*Supplied material*
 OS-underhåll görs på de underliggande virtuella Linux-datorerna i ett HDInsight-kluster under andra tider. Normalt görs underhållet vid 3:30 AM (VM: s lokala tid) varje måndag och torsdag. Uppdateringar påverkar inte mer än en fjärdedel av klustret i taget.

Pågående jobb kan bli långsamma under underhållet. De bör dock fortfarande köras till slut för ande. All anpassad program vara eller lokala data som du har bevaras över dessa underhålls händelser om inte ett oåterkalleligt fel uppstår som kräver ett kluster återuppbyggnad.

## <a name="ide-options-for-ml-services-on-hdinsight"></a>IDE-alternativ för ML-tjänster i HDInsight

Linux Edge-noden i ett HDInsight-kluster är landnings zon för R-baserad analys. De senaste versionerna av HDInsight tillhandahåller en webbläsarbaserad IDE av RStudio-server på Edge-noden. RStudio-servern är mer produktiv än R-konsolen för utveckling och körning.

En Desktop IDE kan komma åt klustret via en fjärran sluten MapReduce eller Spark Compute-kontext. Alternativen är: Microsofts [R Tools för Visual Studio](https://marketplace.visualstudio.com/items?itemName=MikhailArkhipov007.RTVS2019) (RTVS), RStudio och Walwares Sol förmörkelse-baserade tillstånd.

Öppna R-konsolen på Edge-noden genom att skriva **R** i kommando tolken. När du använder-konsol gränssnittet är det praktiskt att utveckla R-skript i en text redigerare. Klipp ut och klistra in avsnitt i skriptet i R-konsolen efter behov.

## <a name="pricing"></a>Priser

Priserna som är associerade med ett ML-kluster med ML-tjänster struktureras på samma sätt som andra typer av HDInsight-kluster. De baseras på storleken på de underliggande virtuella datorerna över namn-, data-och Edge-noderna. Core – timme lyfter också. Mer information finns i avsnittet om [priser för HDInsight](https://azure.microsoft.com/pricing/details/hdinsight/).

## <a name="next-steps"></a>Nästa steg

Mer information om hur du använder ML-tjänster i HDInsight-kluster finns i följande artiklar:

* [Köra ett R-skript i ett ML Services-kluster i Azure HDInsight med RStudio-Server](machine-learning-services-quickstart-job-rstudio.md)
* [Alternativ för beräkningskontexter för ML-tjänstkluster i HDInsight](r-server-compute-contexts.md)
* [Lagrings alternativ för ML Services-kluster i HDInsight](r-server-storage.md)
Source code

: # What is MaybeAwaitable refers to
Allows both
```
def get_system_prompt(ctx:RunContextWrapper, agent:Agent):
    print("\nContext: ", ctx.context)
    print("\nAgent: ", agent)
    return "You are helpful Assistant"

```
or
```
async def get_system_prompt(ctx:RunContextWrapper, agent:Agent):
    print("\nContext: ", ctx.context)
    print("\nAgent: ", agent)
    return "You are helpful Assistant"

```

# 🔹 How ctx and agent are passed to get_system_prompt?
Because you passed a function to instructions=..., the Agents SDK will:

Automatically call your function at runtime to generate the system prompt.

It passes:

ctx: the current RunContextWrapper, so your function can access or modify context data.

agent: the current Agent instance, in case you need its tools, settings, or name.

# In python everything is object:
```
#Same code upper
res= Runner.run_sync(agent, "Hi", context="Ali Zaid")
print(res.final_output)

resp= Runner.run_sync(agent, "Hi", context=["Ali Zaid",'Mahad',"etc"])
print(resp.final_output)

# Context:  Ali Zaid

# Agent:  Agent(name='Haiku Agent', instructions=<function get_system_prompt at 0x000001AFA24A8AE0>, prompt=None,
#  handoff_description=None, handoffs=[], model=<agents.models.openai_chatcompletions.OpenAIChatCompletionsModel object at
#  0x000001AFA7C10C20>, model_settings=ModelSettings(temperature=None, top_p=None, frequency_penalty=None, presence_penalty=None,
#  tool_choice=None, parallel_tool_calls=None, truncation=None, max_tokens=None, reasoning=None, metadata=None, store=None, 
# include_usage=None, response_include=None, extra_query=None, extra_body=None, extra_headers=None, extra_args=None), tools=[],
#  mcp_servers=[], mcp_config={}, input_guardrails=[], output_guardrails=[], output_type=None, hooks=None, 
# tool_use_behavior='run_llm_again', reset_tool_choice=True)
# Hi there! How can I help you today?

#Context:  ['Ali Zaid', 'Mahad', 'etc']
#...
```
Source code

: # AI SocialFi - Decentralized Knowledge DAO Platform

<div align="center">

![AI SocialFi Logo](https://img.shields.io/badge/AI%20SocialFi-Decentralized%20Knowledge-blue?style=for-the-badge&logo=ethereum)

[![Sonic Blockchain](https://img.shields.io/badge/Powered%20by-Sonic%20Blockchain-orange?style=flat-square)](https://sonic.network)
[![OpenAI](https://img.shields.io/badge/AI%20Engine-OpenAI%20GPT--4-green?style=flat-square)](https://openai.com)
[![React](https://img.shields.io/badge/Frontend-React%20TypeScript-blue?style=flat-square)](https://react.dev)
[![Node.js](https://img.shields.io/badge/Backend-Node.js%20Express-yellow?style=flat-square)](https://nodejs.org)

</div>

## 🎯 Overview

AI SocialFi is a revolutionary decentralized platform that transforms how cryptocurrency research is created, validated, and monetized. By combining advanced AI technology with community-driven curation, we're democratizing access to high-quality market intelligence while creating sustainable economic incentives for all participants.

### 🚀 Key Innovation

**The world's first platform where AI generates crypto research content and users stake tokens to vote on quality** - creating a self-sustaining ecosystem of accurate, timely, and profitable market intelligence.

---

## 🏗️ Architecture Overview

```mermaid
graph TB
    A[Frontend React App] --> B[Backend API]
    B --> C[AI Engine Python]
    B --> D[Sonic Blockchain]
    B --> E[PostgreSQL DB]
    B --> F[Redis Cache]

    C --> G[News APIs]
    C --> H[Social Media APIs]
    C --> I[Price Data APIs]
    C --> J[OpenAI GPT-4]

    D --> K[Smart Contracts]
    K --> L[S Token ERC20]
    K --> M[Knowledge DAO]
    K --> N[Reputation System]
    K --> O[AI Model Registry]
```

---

*What is being asked*
Go through the material line by line. Show each line that contains the string "current".

*Answer box*
ctx: the current RunContextWrapper, so your function can access or modify context data.
agent: the current Agent instance, in case you need its tools, settings, or name.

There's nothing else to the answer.